An argument that the Supreme Court has rejected outright after an appeal from the Prosecutor's Office, which from the beginning asked for sentences close to four decades in prison and for crimes of trafficking. The judges of the criminal chamber explain that the key is to differentiate between the moment of their recruitment and the moment of their sexual exploitation in Spain and if the first occurred due to the precarious economic situation they lived in their countries of origin. And the judges conclude that yes, by stating that they arrived "because they are captured taking advantage of their vulnerability, and it is definitive, when they arrive here, the conditions in which they exercise it which, in the case of all of them, we can summarize in the humiliating treatment of that were the object ".

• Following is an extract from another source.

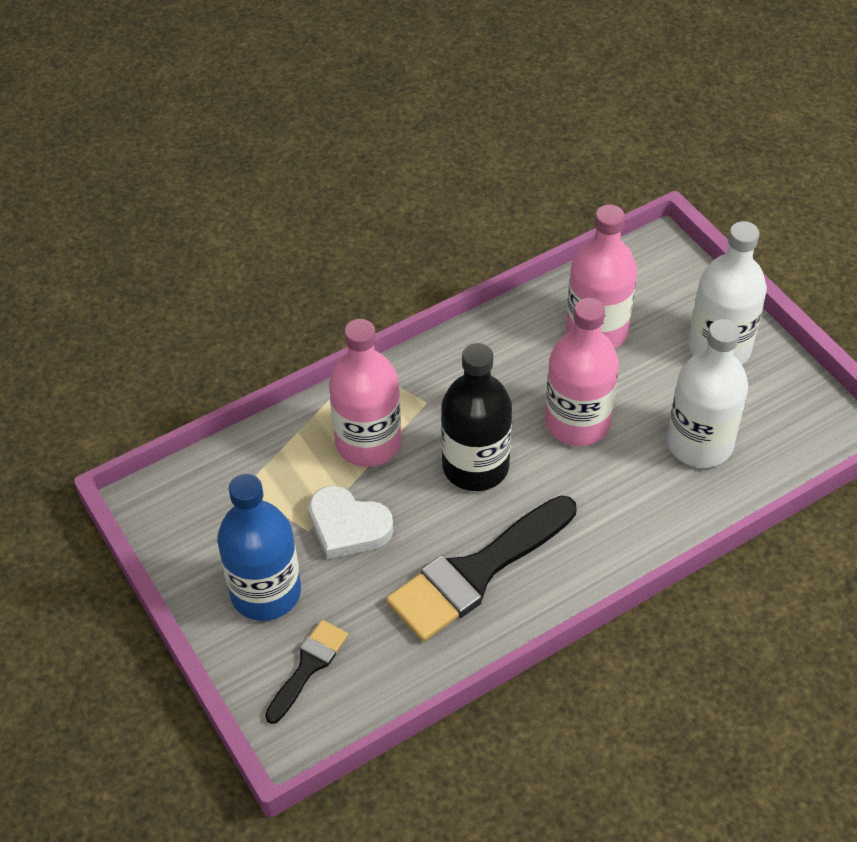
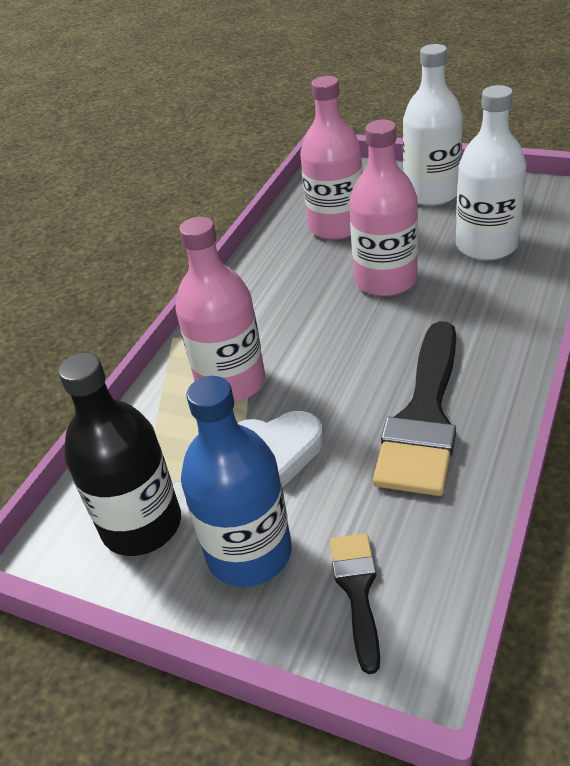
camera: 30 degrees left, 10 degrees down
black bottle [441,343,512,491] -> black bottle moved to [58,353,181,556]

The Supreme Court reproaches his colleagues in Madrid for claiming that the victims knew what they were coming for because "it does not analyze why they came, and the precarious economic situation and lack of resources that prompts them to come, which makes them easy prey for recruitment, nor are the vexatious and coercive circumstances in which they are forced to exercise it, once in our country. " At that time there is a "qualitative and quantitative leap" that turns the crime of coercive prostitution into one of human trafficking.
Criminal judges say that if the victims "lend themselves to come, it is due to that precarious economic situation and little future prospects in their country and they do so even assuming that they could engage in prostitution", but without knowing what I expected. The difference is substantial, since they go from being convicted of one crime of trafficking (5 years in prison) and five of prostitution (2 years in prison for each) to being sentenced to six crimes of trafficking at a rate of 5 years in prison each.
The court headed by Hurtado analyzes the case of each of the six victims and concludes that they were all deceived about what was going to really happen. He says in the case of one of them that "even without denying that he agreed to engage in prostitution, the truth is that until he arrives here, he is not made aware of the humiliating conditions under which he has to exercise it."
This ruling on what the Supreme Court calls "21st century slavery" comes shortly after another ruling in which the judges of the same court claimed that pimps "dehumanize their victims to extremes that are difficult to describe. "In that case, the criminal court magistrates also confirmed sentences of up to 35 years in prison for the members of a group of pimps who sexually exploited young Nigerians, some minors, in Torrevieja and Madrid.